*** Opening Page excerpt ***
Any ways, I just remembered the time when three of us, all women, decide to take a friend who was visiting to Monterey and we had a flat on the way back. We pulled over and changed the flat. All four of us did some half baked stuff and managed to change the flat. Not one good samaritan pulle dover to help the ladies! Positive spin might beto think that Bay Areamen consider the women as equals, completely liberated and fully capable of taking care of themselves and their flats :)
Oh you poor thing. I remember this happened to me on the way to Mystery Spot (Santa Cruz) and I was driving with a visiting couple. The guy thankfully did the needful but I did feel very embarrassed that I didn't know how to. And yes it's actually quite simple.
Whoopie! What a start of the day. So did you find out what was that black thing that triggered all this tyre tiring business?
rayshma: how long do you live from DC? I should have called you :)
aa_mom: dang. excatly what I was thinking.
*** Closing Page excerpt ***
*** Opening Data ***
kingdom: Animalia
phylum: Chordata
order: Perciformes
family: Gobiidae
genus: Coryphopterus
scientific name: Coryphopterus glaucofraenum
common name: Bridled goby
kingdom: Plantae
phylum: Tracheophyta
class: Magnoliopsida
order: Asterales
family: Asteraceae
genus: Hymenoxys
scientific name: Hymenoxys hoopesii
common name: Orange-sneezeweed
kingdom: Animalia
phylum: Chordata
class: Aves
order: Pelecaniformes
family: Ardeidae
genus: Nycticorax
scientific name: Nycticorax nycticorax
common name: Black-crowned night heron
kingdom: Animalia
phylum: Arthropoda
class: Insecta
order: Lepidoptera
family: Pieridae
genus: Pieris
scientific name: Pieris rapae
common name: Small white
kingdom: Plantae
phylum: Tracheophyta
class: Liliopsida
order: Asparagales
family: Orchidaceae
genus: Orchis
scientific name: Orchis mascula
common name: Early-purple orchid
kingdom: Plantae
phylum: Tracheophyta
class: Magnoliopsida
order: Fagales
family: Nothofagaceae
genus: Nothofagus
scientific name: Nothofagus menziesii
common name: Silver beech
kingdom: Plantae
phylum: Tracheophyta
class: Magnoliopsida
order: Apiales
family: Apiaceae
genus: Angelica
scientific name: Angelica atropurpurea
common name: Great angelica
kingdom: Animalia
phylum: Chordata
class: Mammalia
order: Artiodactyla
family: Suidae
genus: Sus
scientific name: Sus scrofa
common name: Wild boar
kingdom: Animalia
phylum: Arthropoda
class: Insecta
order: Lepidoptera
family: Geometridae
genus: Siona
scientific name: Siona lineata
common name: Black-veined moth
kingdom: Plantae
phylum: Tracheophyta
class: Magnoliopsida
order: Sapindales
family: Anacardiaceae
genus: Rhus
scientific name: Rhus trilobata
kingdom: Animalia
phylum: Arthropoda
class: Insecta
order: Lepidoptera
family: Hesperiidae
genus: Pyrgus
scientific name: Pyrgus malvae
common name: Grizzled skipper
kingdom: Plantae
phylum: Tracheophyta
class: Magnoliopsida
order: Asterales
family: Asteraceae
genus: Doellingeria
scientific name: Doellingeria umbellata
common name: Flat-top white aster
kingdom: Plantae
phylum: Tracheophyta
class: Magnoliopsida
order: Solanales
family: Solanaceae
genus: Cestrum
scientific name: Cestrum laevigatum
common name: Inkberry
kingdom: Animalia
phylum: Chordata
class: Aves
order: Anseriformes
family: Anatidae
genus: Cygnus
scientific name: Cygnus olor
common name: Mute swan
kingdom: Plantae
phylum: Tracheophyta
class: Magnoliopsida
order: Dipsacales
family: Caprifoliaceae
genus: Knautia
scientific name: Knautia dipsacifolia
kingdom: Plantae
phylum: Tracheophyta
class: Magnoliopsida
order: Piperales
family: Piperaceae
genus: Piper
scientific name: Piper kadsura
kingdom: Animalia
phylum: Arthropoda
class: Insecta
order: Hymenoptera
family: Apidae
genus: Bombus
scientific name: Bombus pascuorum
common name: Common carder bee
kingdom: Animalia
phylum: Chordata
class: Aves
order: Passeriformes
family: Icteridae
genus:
*** Closing Data ***
_Tasks_
1/ According to the comment thread, where was the second commenter headed with a visiting couple when the flat tire happened?
2/ Print the stretch of the comment thread from "Whoopie! What a" through "called you :)".

_Task-by-task outputs_
1/ The commenter was on the way to Mystery Spot in Santa Cruz.

2/
Whoopie! What a start of the day. So did you find out what was that black thing that triggered all this tyre tiring business?
rayshma: how long do you live from DC? I should have called you :)